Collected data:
▬▬▬▬▬▬
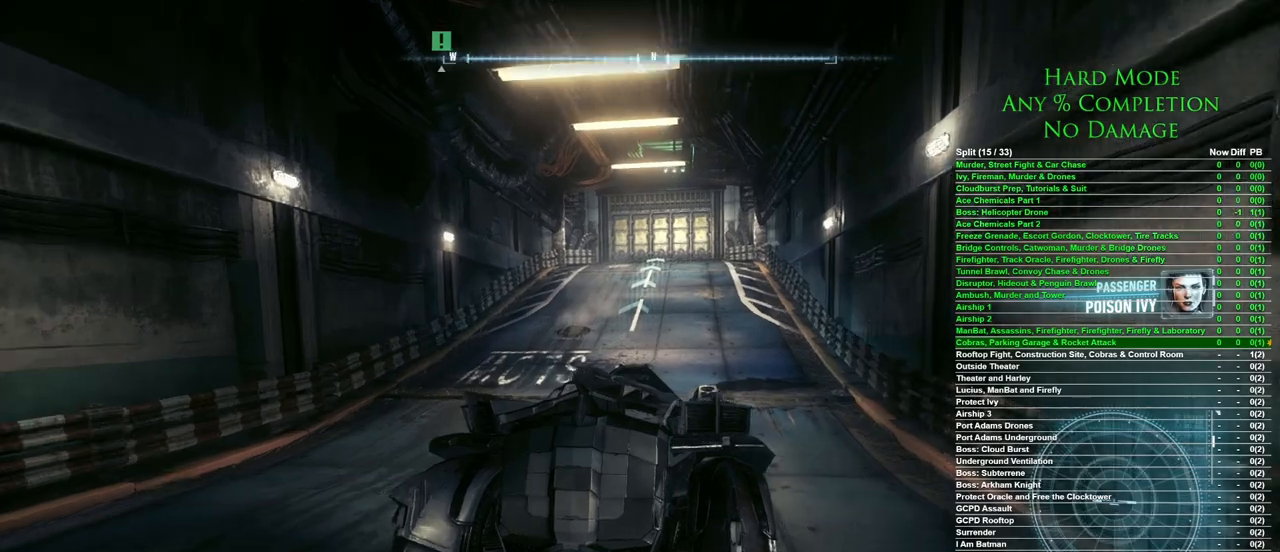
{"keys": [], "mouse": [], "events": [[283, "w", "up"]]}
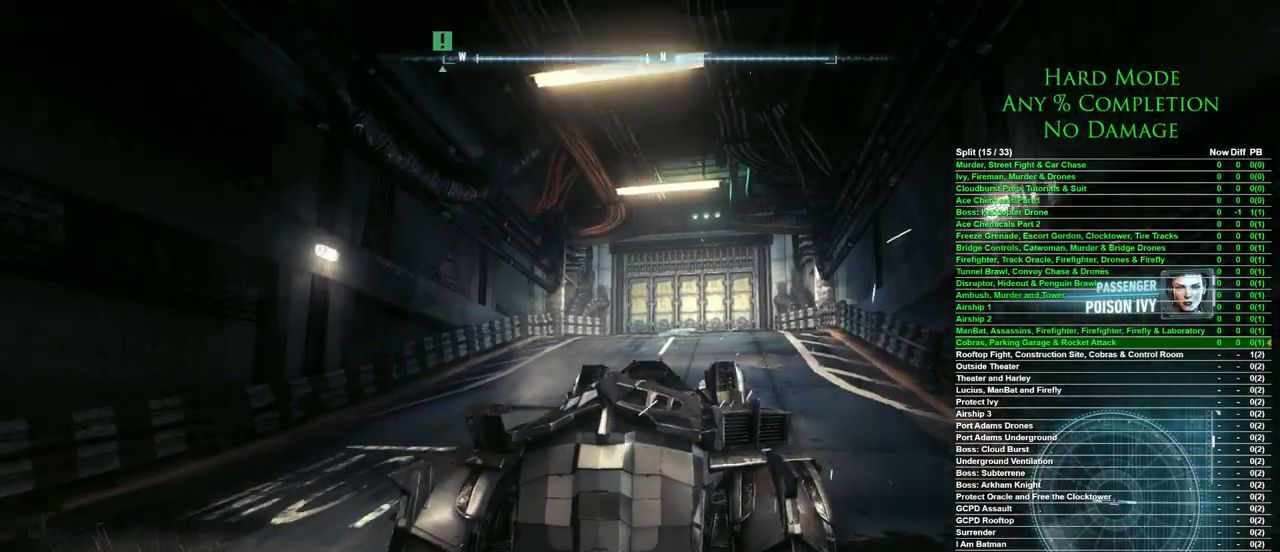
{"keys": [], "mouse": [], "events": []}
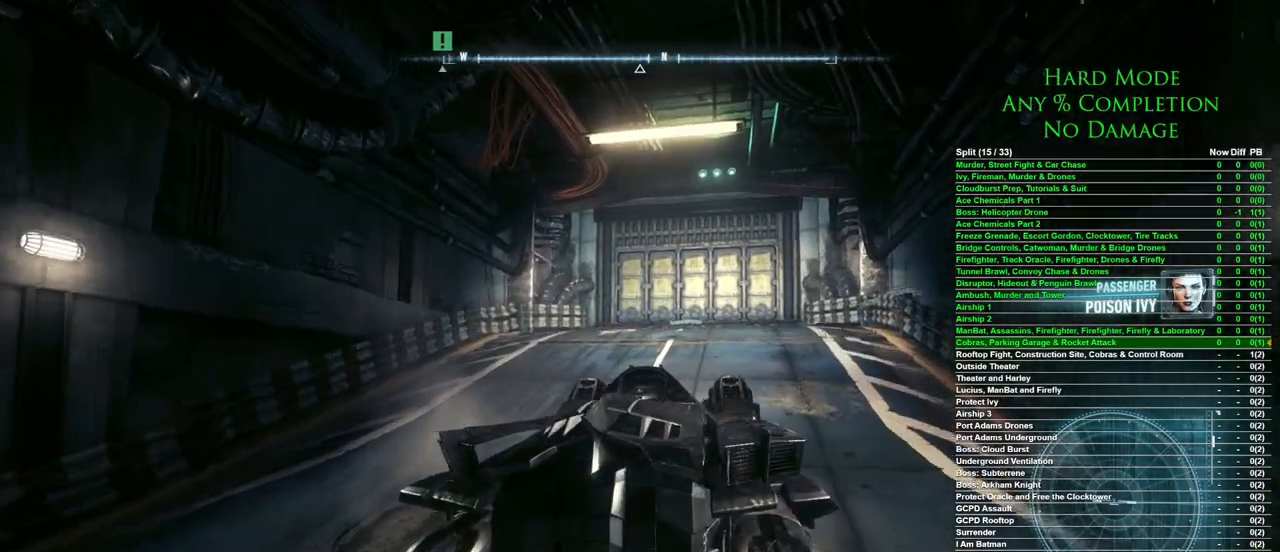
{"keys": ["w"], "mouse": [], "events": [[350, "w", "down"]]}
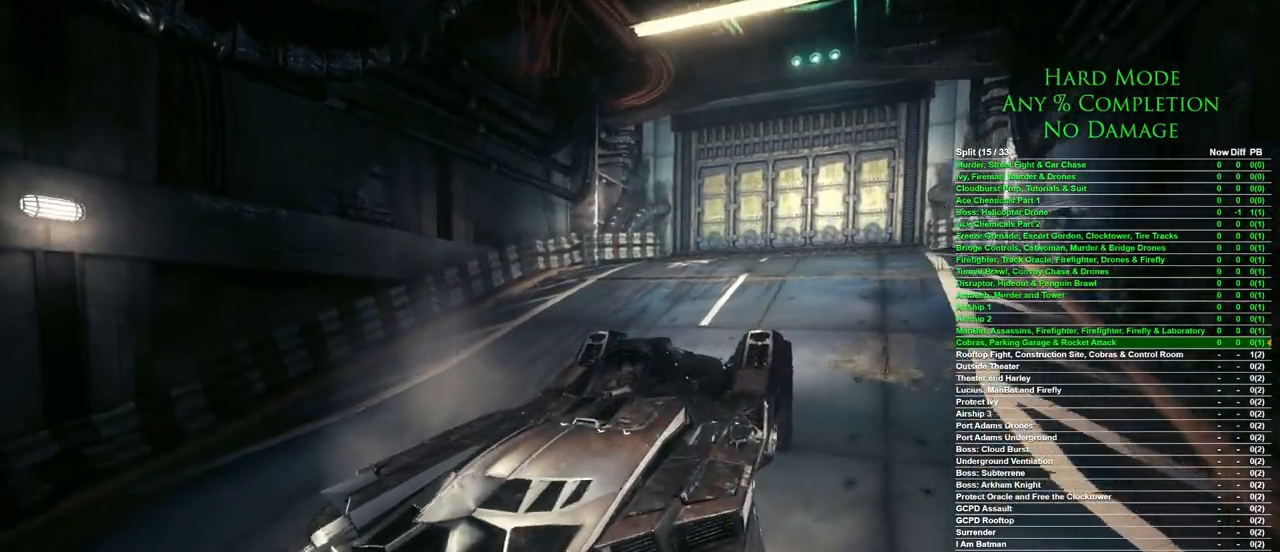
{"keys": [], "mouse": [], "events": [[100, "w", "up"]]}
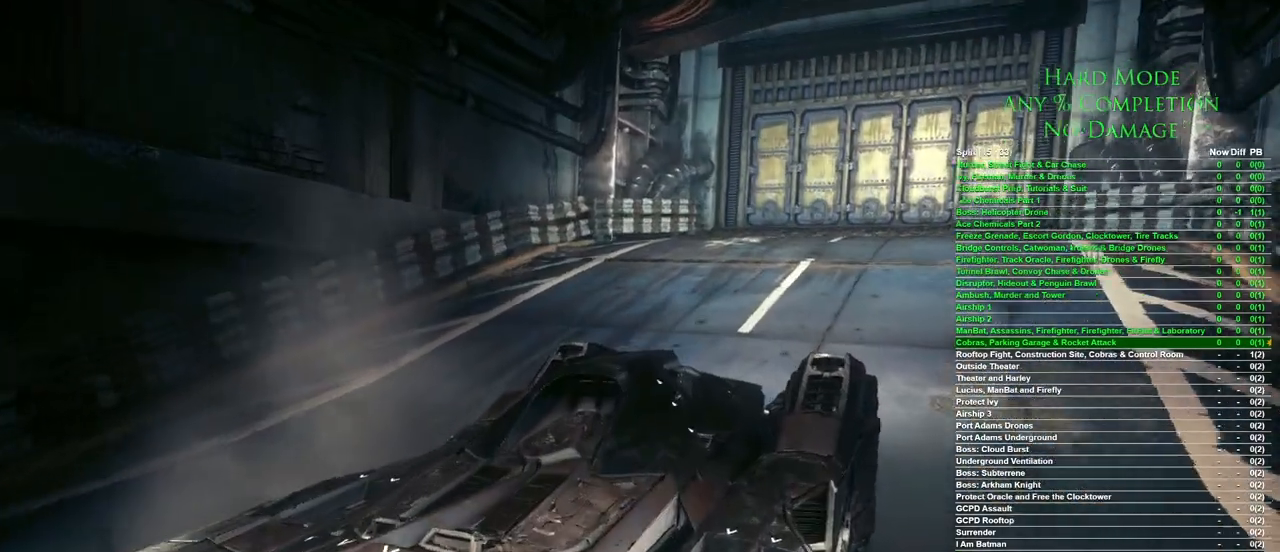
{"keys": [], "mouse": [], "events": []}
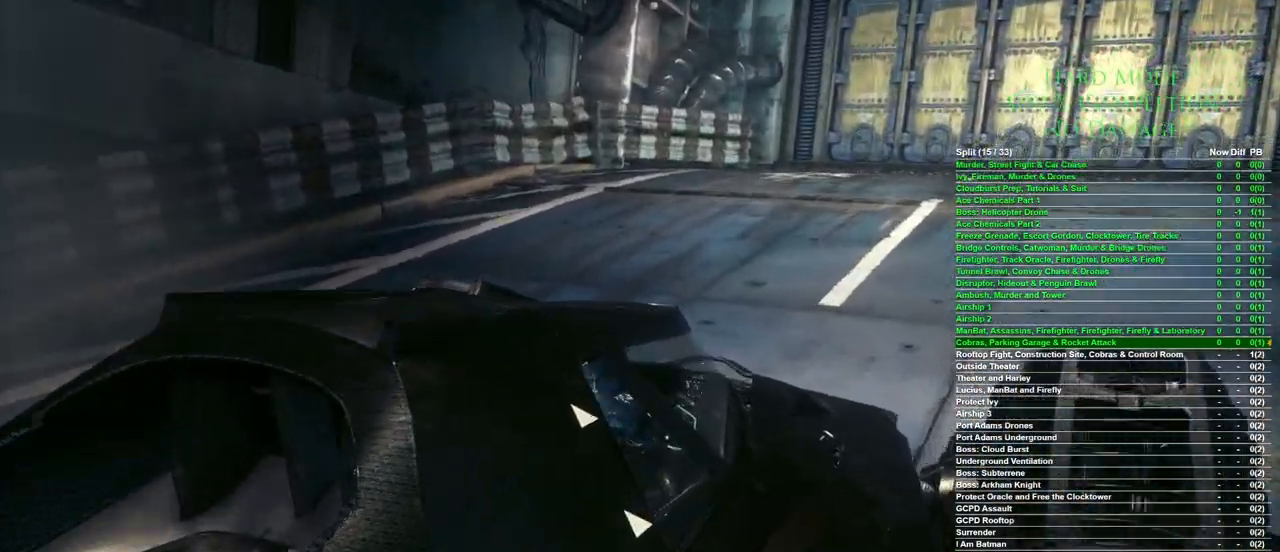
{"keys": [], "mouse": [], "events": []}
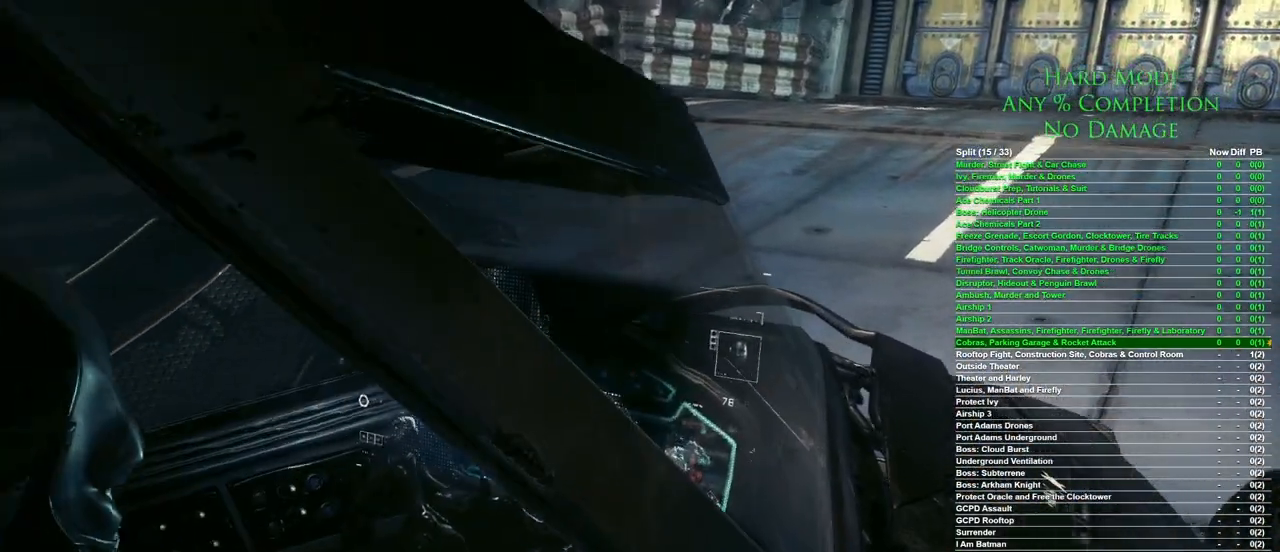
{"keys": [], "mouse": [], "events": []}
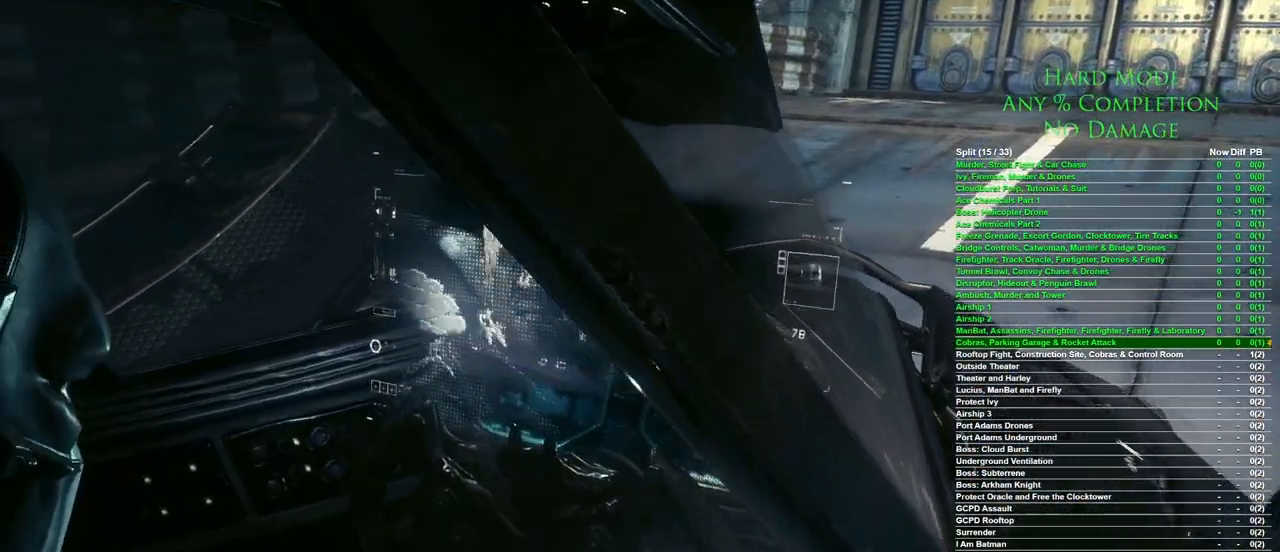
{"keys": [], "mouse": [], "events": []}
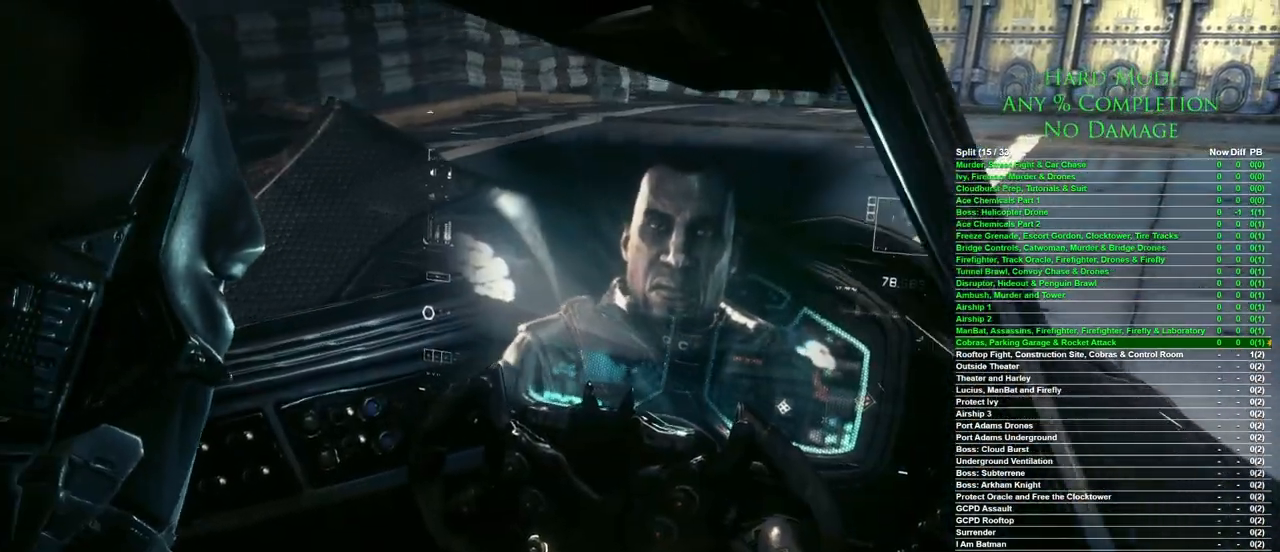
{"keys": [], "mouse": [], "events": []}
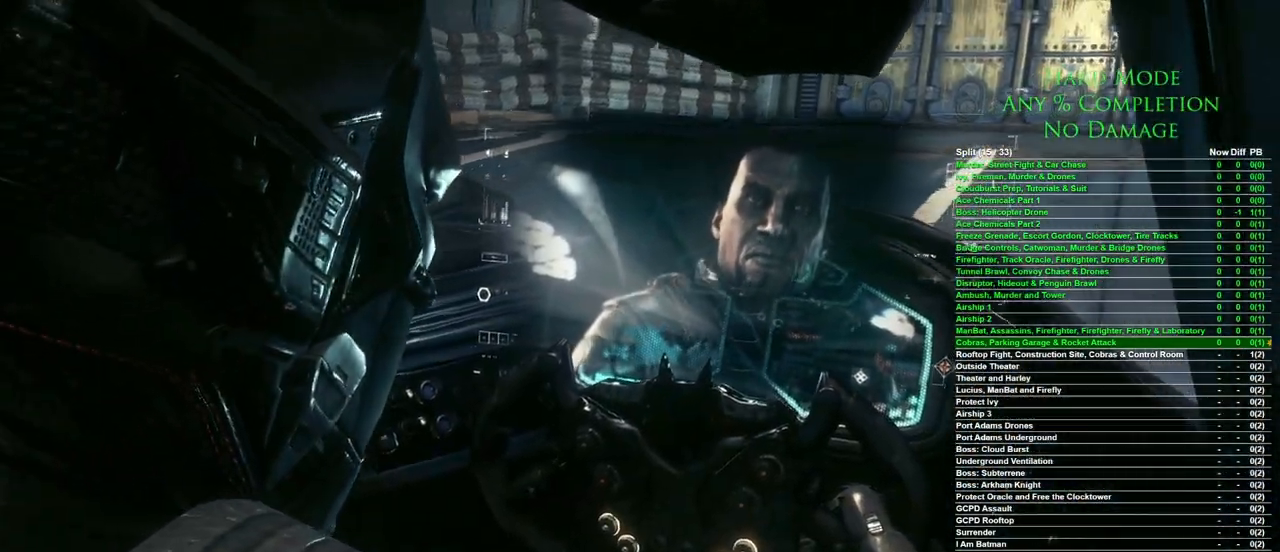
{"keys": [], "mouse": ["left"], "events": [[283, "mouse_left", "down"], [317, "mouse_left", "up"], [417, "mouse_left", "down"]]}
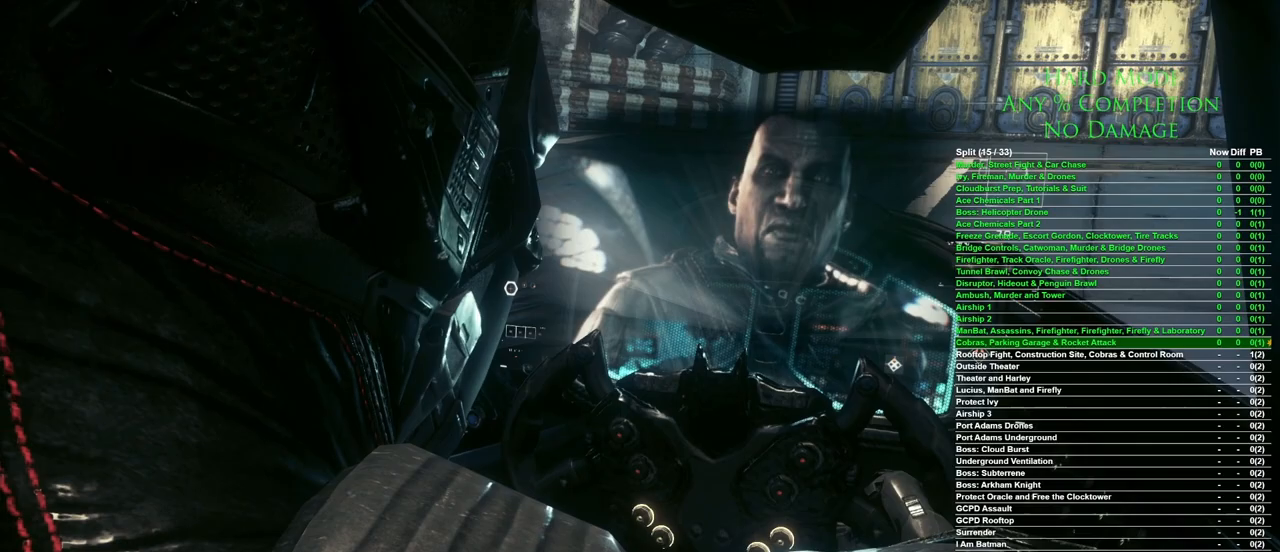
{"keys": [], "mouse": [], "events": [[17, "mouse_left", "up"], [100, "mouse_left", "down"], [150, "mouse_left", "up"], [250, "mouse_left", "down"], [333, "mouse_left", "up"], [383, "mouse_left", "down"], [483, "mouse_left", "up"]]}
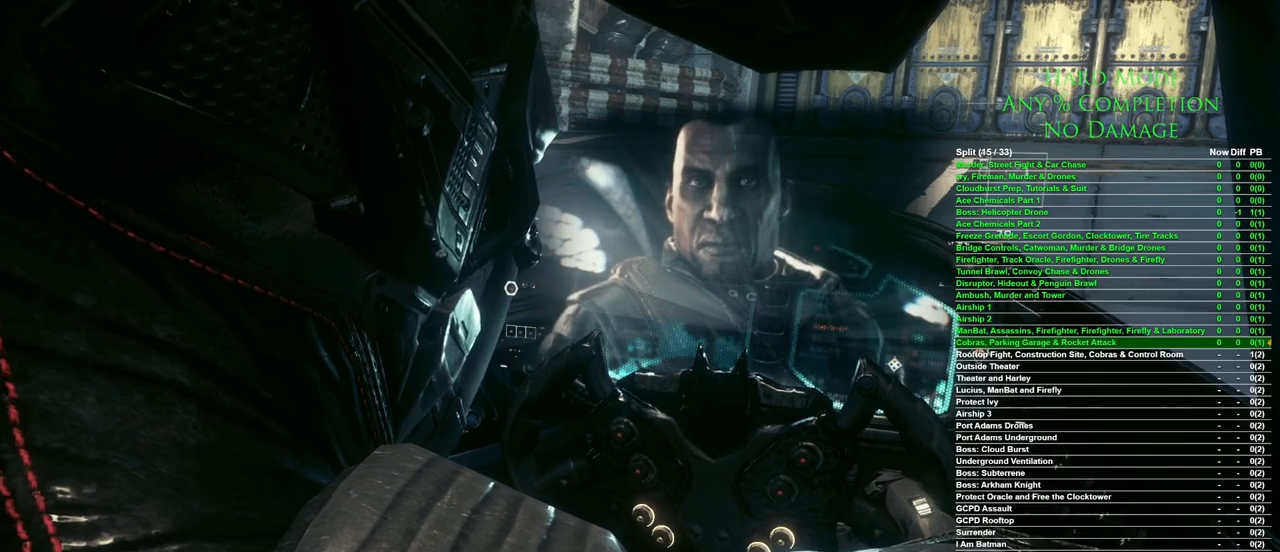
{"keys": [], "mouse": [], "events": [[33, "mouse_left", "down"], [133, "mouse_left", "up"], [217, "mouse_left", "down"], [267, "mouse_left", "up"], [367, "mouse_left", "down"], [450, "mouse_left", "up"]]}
▬▬▬▬▬▬
What you need to do ▸ Each entry should appear again exactly as written, pictures excluded.

Final answer ▸
{"keys": [], "mouse": [], "events": [[283, "w", "up"]]}
{"keys": [], "mouse": [], "events": []}
{"keys": ["w"], "mouse": [], "events": [[350, "w", "down"]]}
{"keys": [], "mouse": [], "events": [[100, "w", "up"]]}
{"keys": [], "mouse": [], "events": []}
{"keys": [], "mouse": [], "events": []}
{"keys": [], "mouse": [], "events": []}
{"keys": [], "mouse": [], "events": []}
{"keys": [], "mouse": [], "events": []}
{"keys": [], "mouse": ["left"], "events": [[283, "mouse_left", "down"], [317, "mouse_left", "up"], [417, "mouse_left", "down"]]}
{"keys": [], "mouse": [], "events": [[17, "mouse_left", "up"], [100, "mouse_left", "down"], [150, "mouse_left", "up"], [250, "mouse_left", "down"], [333, "mouse_left", "up"], [383, "mouse_left", "down"], [483, "mouse_left", "up"]]}
{"keys": [], "mouse": [], "events": [[33, "mouse_left", "down"], [133, "mouse_left", "up"], [217, "mouse_left", "down"], [267, "mouse_left", "up"], [367, "mouse_left", "down"], [450, "mouse_left", "up"]]}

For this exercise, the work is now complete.